Can you reproduce the material below, from its very beginning through the line containing "v(-8.18, -5.5) *", character for character? Leave the pictures out.

Stored entries
# # # # #

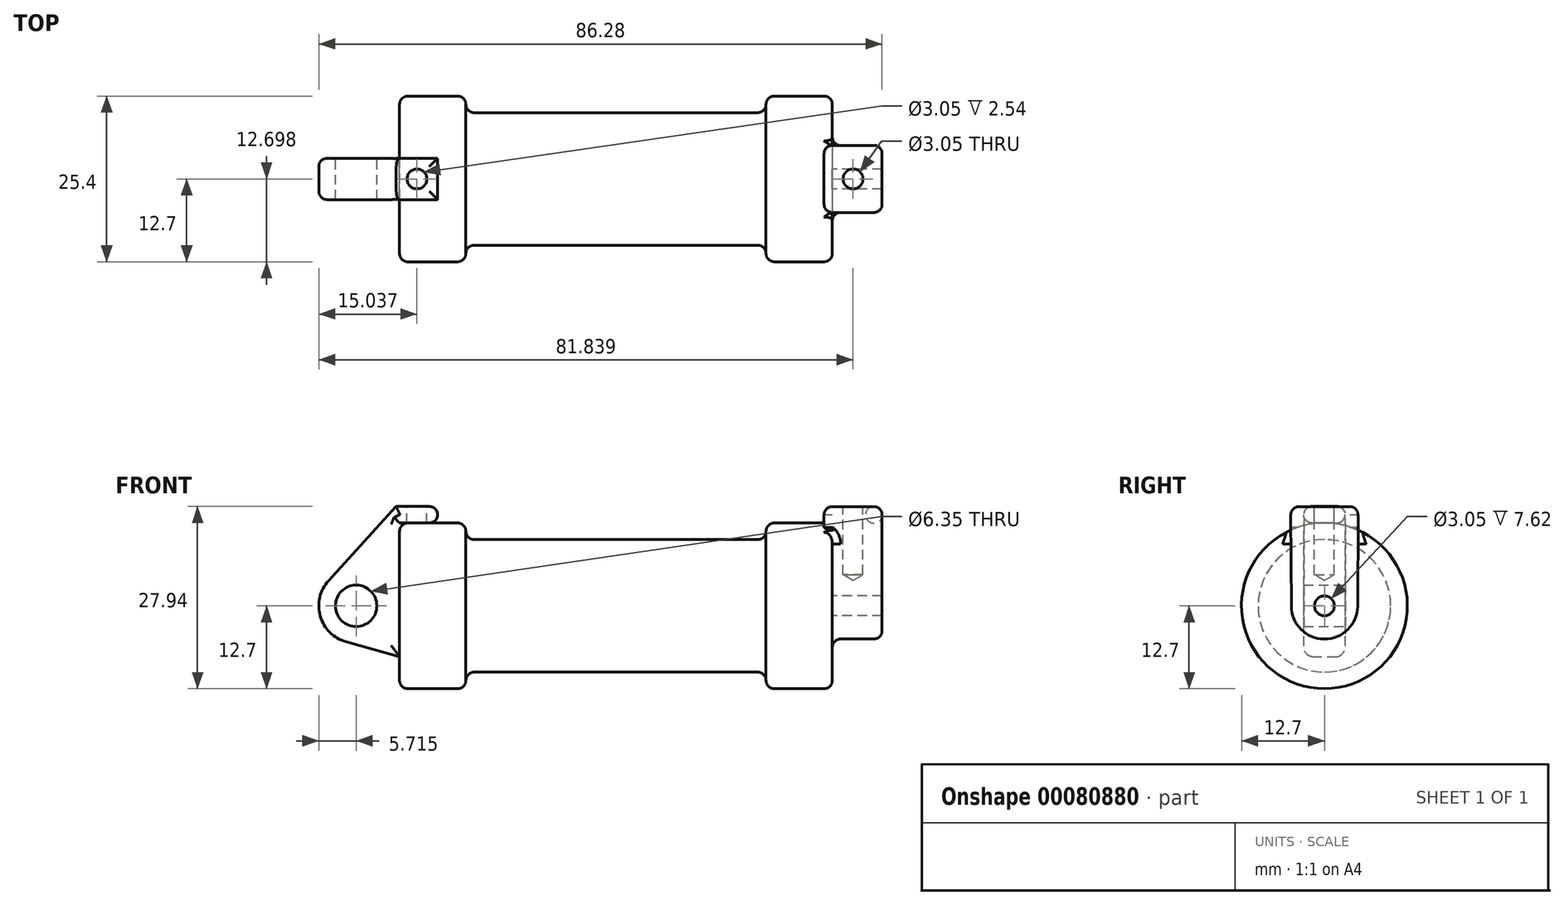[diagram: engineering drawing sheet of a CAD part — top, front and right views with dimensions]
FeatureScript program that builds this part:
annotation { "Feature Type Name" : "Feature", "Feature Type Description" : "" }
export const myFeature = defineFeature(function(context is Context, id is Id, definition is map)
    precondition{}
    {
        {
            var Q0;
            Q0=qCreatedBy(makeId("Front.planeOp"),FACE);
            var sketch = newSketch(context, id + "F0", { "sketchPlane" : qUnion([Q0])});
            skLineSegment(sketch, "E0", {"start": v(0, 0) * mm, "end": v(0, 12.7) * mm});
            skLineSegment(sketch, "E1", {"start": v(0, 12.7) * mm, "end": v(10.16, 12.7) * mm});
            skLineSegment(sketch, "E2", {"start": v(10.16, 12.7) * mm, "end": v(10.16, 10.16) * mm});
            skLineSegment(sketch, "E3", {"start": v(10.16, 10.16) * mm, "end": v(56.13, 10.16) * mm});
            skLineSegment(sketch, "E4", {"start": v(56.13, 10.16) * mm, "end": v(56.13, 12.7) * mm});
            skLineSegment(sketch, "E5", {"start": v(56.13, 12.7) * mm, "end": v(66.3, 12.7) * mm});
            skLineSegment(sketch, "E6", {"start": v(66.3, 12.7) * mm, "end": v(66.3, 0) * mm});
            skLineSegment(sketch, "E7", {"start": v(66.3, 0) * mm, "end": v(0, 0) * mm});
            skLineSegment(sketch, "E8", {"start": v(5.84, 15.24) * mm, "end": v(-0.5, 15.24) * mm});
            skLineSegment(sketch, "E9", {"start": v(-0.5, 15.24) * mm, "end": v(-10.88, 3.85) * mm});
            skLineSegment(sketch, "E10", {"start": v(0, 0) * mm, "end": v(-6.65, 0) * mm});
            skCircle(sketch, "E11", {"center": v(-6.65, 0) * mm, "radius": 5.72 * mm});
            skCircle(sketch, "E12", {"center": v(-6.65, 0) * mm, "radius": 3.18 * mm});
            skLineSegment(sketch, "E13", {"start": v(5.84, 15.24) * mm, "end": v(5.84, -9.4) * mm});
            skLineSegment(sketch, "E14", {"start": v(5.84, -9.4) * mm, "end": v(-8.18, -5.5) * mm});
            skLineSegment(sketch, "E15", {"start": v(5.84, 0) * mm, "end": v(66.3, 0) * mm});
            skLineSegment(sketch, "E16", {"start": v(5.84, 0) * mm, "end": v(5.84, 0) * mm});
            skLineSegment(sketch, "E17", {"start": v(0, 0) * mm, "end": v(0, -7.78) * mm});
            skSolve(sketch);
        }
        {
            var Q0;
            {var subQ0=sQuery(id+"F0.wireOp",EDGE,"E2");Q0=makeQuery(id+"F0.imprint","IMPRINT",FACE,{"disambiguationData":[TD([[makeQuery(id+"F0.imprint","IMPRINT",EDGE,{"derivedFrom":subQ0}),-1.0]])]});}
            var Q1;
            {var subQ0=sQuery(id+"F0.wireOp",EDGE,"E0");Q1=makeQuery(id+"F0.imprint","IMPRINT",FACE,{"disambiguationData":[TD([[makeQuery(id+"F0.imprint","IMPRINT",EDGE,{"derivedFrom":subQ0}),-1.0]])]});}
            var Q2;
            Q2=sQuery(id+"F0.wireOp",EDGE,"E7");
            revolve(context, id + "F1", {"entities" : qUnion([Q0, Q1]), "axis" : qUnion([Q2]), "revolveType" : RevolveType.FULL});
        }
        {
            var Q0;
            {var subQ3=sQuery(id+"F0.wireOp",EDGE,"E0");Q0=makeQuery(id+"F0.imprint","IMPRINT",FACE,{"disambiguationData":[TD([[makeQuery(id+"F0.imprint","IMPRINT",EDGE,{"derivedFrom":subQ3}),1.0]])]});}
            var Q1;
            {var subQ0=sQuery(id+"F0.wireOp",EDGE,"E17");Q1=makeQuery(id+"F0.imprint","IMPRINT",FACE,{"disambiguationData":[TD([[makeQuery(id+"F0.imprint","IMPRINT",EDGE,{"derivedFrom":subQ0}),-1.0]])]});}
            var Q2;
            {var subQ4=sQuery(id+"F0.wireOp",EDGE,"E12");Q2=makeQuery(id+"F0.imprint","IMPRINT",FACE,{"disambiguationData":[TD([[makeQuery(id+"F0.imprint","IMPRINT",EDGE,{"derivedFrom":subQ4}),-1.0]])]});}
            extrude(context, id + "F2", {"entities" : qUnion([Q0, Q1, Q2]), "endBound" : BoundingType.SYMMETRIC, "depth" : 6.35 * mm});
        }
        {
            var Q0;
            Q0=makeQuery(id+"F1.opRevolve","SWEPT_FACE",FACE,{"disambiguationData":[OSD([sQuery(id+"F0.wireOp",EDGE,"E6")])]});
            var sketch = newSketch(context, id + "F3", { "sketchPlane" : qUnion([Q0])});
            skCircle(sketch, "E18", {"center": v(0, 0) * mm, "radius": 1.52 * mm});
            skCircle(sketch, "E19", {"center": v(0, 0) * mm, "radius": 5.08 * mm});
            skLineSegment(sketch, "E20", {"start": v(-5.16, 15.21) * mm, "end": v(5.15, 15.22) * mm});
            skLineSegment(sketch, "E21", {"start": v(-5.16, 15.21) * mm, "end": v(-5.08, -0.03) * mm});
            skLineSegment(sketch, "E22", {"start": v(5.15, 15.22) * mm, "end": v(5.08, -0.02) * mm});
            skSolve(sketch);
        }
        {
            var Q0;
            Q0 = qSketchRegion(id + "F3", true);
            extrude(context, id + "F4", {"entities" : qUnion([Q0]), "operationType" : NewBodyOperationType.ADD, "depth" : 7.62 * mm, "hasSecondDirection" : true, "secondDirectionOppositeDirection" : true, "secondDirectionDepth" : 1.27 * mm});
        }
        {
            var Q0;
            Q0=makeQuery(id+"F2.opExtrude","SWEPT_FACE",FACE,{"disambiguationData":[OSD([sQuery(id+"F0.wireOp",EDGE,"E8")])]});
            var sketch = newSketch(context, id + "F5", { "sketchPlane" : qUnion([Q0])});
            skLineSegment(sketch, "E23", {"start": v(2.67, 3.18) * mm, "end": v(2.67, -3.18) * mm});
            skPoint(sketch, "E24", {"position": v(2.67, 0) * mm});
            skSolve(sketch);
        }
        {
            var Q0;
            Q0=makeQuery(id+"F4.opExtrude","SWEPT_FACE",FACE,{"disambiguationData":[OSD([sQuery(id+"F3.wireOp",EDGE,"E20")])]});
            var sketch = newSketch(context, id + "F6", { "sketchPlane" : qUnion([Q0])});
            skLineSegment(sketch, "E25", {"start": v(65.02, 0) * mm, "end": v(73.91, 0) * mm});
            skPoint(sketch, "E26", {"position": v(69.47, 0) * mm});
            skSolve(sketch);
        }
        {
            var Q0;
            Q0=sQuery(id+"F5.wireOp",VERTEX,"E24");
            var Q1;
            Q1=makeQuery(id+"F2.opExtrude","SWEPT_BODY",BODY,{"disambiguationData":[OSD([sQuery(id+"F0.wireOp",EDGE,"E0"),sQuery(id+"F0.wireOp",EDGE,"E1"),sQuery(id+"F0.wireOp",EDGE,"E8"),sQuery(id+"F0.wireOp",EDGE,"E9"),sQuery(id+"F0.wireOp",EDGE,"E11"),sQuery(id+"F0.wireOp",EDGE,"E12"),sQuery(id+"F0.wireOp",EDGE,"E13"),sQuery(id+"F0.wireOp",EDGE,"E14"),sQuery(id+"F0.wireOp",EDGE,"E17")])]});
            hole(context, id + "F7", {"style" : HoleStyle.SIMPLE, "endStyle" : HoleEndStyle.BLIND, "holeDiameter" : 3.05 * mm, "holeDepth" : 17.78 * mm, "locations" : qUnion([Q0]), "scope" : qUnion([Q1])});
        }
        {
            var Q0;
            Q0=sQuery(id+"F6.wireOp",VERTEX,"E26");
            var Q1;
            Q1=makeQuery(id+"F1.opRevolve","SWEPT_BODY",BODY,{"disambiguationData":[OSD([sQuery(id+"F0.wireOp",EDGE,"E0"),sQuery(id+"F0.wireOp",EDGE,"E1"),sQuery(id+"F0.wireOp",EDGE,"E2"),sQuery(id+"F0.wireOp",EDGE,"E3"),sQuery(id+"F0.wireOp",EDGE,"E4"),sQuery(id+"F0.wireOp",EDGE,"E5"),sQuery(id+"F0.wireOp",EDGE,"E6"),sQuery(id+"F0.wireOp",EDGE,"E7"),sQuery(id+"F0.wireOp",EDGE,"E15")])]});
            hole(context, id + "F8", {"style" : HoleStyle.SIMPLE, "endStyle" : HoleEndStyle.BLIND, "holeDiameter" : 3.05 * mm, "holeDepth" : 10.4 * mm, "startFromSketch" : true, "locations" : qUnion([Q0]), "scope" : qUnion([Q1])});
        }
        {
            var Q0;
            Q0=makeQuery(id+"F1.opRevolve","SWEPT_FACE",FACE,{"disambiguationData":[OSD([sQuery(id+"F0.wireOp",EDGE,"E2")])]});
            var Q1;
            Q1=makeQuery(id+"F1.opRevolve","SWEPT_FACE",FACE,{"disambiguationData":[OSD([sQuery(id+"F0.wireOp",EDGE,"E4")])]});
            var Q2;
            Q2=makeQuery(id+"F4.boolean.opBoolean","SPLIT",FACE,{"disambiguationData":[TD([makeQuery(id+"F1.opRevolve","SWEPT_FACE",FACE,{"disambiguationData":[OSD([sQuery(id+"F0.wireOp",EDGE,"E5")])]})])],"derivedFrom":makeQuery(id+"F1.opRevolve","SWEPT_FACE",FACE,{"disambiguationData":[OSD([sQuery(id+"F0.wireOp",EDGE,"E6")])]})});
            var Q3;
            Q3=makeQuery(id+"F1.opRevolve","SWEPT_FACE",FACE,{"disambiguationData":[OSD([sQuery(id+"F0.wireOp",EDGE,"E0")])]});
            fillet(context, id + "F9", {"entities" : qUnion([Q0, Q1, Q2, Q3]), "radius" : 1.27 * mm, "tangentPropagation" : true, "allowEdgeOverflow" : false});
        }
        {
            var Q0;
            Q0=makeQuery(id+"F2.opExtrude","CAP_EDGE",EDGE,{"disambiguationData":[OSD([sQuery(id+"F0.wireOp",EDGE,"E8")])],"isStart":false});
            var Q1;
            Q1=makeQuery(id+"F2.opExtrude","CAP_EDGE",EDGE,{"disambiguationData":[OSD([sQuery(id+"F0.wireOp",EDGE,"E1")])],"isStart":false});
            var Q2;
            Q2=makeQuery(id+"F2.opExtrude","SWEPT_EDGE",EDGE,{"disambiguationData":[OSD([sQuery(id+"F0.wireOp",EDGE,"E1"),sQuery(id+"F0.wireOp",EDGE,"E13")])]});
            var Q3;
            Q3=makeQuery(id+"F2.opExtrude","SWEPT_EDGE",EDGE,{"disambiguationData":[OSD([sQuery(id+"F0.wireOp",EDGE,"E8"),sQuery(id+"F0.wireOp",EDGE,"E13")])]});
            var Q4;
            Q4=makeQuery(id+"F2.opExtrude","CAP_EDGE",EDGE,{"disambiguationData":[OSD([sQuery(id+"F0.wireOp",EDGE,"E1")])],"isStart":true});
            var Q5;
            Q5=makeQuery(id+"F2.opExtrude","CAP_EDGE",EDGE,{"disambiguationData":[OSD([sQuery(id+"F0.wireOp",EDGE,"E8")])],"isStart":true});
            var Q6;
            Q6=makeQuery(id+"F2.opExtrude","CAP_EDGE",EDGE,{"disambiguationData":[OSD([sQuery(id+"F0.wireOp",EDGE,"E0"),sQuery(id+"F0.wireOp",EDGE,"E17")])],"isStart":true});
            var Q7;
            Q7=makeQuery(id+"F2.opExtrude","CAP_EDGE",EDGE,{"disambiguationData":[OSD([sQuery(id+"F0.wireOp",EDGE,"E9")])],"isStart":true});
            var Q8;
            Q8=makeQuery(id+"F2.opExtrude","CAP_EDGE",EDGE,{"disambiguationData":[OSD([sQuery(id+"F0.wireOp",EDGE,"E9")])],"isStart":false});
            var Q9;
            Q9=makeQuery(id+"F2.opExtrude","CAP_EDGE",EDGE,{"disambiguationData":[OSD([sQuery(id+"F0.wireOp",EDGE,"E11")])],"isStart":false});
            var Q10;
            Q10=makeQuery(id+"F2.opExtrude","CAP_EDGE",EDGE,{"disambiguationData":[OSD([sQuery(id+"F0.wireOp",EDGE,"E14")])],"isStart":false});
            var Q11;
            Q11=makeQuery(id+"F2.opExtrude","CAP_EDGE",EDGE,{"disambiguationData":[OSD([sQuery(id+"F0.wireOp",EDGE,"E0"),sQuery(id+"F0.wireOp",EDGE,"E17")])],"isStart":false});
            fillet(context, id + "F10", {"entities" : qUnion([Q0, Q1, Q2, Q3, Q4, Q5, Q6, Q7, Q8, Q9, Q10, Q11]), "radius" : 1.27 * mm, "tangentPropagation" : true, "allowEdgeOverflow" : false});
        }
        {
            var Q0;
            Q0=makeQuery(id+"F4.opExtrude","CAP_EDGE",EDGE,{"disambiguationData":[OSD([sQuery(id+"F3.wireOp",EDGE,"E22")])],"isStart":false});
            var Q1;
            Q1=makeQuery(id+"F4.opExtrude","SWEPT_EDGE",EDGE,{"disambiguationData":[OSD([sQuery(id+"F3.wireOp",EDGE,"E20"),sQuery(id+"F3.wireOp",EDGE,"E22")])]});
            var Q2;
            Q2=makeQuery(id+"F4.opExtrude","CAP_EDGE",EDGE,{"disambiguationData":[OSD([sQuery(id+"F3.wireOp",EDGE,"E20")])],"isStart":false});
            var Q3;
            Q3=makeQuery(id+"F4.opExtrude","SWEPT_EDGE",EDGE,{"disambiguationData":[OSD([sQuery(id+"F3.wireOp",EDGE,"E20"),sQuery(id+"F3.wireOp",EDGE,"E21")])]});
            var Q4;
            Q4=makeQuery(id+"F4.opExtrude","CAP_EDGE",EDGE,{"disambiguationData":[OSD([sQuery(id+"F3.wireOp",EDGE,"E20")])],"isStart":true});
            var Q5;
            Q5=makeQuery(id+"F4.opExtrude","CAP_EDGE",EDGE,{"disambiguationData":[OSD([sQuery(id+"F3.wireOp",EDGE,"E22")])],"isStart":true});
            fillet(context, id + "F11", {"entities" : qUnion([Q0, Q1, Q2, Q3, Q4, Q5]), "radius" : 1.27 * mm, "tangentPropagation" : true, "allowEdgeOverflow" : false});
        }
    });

# # # # #

[Expected answer]
[diagram: engineering drawing sheet of a CAD part — top, front and right views with dimensions]
FeatureScript program that builds this part:
annotation { "Feature Type Name" : "Feature", "Feature Type Description" : "" }
export const myFeature = defineFeature(function(context is Context, id is Id, definition is map)
    precondition{}
    {
        {
            var Q0;
            Q0=qCreatedBy(makeId("Front.planeOp"),FACE);
            var sketch = newSketch(context, id + "F0", { "sketchPlane" : qUnion([Q0])});
            skLineSegment(sketch, "E0", {"start": v(0, 0) * mm, "end": v(0, 12.7) * mm});
            skLineSegment(sketch, "E1", {"start": v(0, 12.7) * mm, "end": v(10.16, 12.7) * mm});
            skLineSegment(sketch, "E2", {"start": v(10.16, 12.7) * mm, "end": v(10.16, 10.16) * mm});
            skLineSegment(sketch, "E3", {"start": v(10.16, 10.16) * mm, "end": v(56.13, 10.16) * mm});
            skLineSegment(sketch, "E4", {"start": v(56.13, 10.16) * mm, "end": v(56.13, 12.7) * mm});
            skLineSegment(sketch, "E5", {"start": v(56.13, 12.7) * mm, "end": v(66.3, 12.7) * mm});
            skLineSegment(sketch, "E6", {"start": v(66.3, 12.7) * mm, "end": v(66.3, 0) * mm});
            skLineSegment(sketch, "E7", {"start": v(66.3, 0) * mm, "end": v(0, 0) * mm});
            skLineSegment(sketch, "E8", {"start": v(5.84, 15.24) * mm, "end": v(-0.5, 15.24) * mm});
            skLineSegment(sketch, "E9", {"start": v(-0.5, 15.24) * mm, "end": v(-10.88, 3.85) * mm});
            skLineSegment(sketch, "E10", {"start": v(0, 0) * mm, "end": v(-6.65, 0) * mm});
            skCircle(sketch, "E11", {"center": v(-6.65, 0) * mm, "radius": 5.72 * mm});
            skCircle(sketch, "E12", {"center": v(-6.65, 0) * mm, "radius": 3.18 * mm});
            skLineSegment(sketch, "E13", {"start": v(5.84, 15.24) * mm, "end": v(5.84, -9.4) * mm});
            skLineSegment(sketch, "E14", {"start": v(5.84, -9.4) * mm, "end": v(-8.18, -5.5) * mm});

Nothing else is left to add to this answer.